Would I ever have gone to Kazakhstan or somewhere like Gdansk, if not for United? The answer is probably no. But I'd argue that you'll learn a lot more about the world heading to these kinds of places rather than following the herds to Dubai and Disney World.
And these expeditions aren't just good for the individual. They are where the soul of United's hardcore support is really forged. Where collective identity really fuses and sparks.
Going to matches at Old Trafford is, of course, fantastic. But it's on long journeys miles from M16 that fans find common ground with each other and hatch ideas. Where there's endless hours to create new songs and get to know what makes people tick; to hear stories about Montpellier '91 or the Red Army days. 
This is where tradition is really passed down, and younger supporters learn that being a fan is not just about discussing formations and frustrating transfer sagas – it's about being part of a lineage that stretches back way before you were born and will continue long after you're gone.
Scott McTominay scored United's 200th Premier League goal when we last visited Carrow Road in the top flight.
Hopefully the days of easy travel will soon return, and PCR tests and passenger locator forms will become distant, nostalgic memories.
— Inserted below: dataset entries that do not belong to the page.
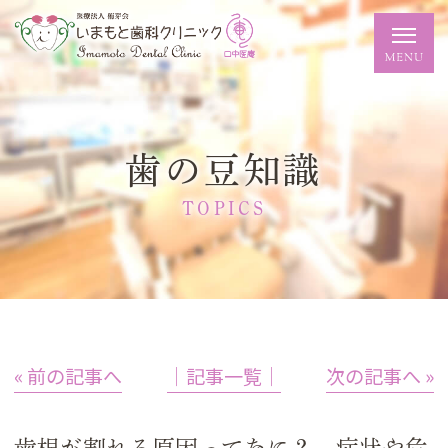
歯の豆知識
TOPICS
« 前の記事へ
│記事一覧│
次の記事へ »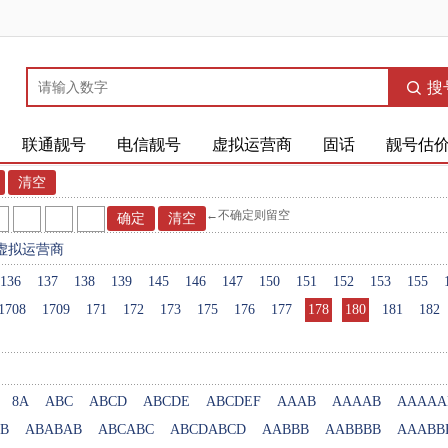
搜
联通靓号
电信靓号
虚拟运营商
固话
靓号估
←不确定则留空
虚拟运营商
136
137
138
139
145
146
147
150
151
152
153
155
1708
1709
171
172
173
175
176
177
178
180
181
182
8A
ABC
ABCD
ABCDE
ABCDEF
AAAB
AAAAB
AAAAA
B
ABABAB
ABCABC
ABCDABCD
AABBB
AABBBB
AAABB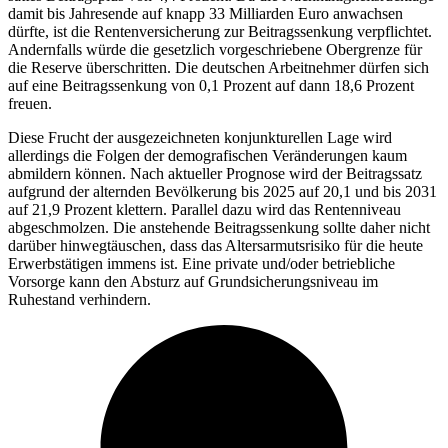
damit bis Jahresende auf knapp 33 Milliarden Euro anwachsen
dürfte, ist die Rentenversicherung zur Beitragssenkung verpflichtet.
Andernfalls würde die gesetzlich vorgeschriebene Obergrenze für
die Reserve überschritten. Die deutschen Arbeitnehmer dürfen sich
auf eine Beitragssenkung von 0,1 Prozent auf dann 18,6 Prozent
freuen.
Diese Frucht der ausgezeichneten konjunkturellen Lage wird
allerdings die Folgen der demografischen Veränderungen kaum
abmildern können. Nach aktueller Prognose wird der Beitragssatz
aufgrund der alternden Bevölkerung bis 2025 auf 20,1 und bis 2031
auf 21,9 Prozent klettern. Parallel dazu wird das Rentenniveau
abgeschmolzen. Die anstehende Beitragssenkung sollte daher nicht
darüber hinwegtäuschen, dass das Altersarmutsrisiko für die heute
Erwerbstätigen immens ist. Eine private und/oder betriebliche
Vorsorge kann den Absturz auf Grundsicherungsniveau im
Ruhestand verhindern.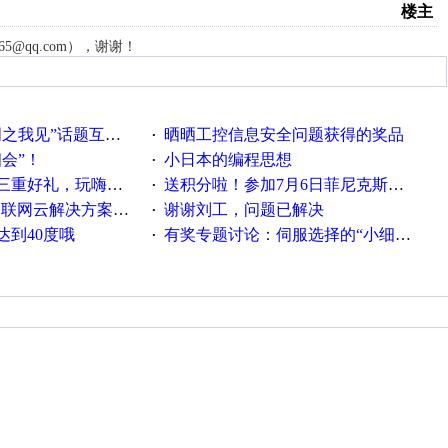
楼主
65@qq.com），谢谢！
话题互动获奖名单发布公告
晒晒工控信息安全问题获得的奖品
·
相会”！
小日本的编程思想
·
重好礼，玩嗨夏日！
送积分啦！参加7月6日菲尼克斯在线研讨会即得
·
联网云解决方案实践及应用
谢谢刘工，问题已解决
·
达到40度哦
有奖专题讨论：伺服选择的“小细节大学问”奖励公告
·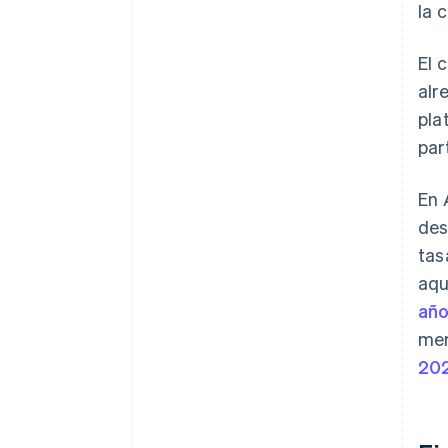
la 
El 
alr
pla
par
En 
des
tas
aqu
año
mer
20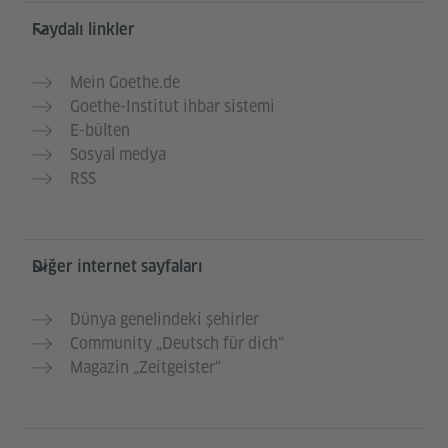
Faydalı linkler
Mein Goethe.de
Goethe-Institut ihbar sistemi
E-bülten
Sosyal medya
RSS
Diğer internet sayfaları
Dünya genelindeki şehirler
Community „Deutsch für dich“
Magazin „Zeitgeister“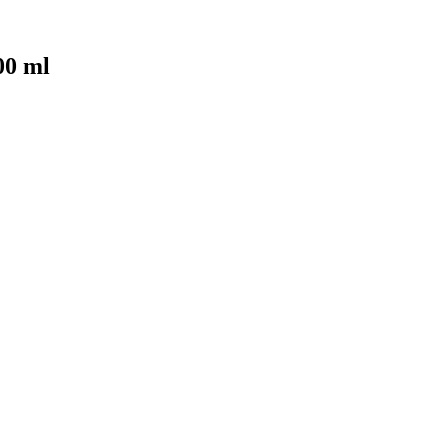
00 ml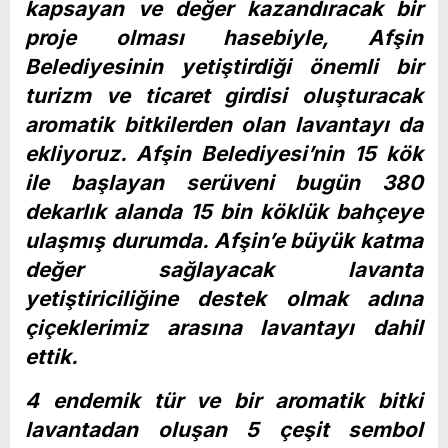
kapsayan ve değer kazandıracak bir
proje olması hasebiyle, Afşin
Belediyesinin yetiştirdiği önemli bir
turizm ve ticaret girdisi oluşturacak
aromatik bitkilerden olan lavantayı da
ekliyoruz. Afşin Belediyesi’nin 15 kök
ile başlayan serüveni bugün 380
dekarlık alanda 15 bin köklük bahçeye
ulaşmış durumda. Afşin’e büyük katma
değer sağlayacak lavanta
yetiştiriciliğine destek olmak adına
çiçeklerimiz arasına lavantayı dahil
ettik.
4 endemik tür ve bir aromatik bitki
lavantadan oluşan 5 çeşit sembol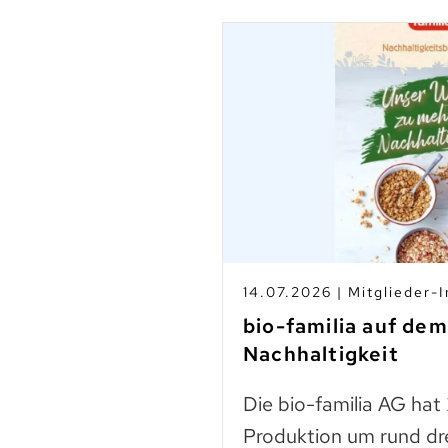
s
14.07.2026 | Mitglieder-I
-Betrieben
bio-familia auf de
Nachhaltigkeit
n
Die bio-familia AG hat
 liegt noch vieles
Produktion um rund dr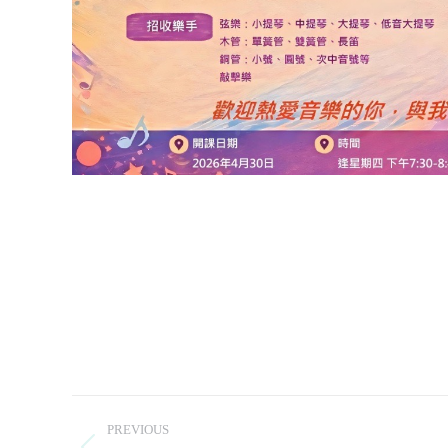
Post
PREVIOUS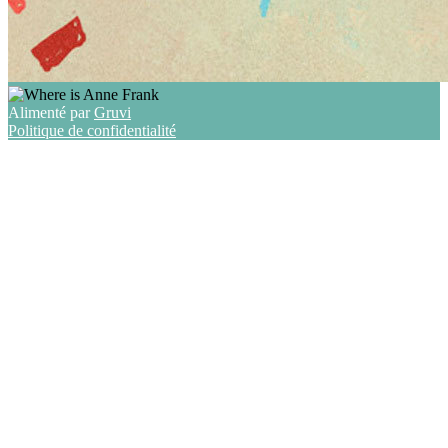
Alimenté par
Gruvi
Politique de confidentialité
Because anyone who experienced, say, the Nou Camp in '99 – alongside the approximated 50,000 Reds that made the trip over to Spain – will tell you it was up there with the greatest few days of their life.
And the further you go, generally speaking, the more rewarding and interesting it gets.
But until those times return, we'll take what we can get. And though Norwich might not be Kazakhstan, the 500-mile round trip to East Anglia makes for a mighty good tribute act.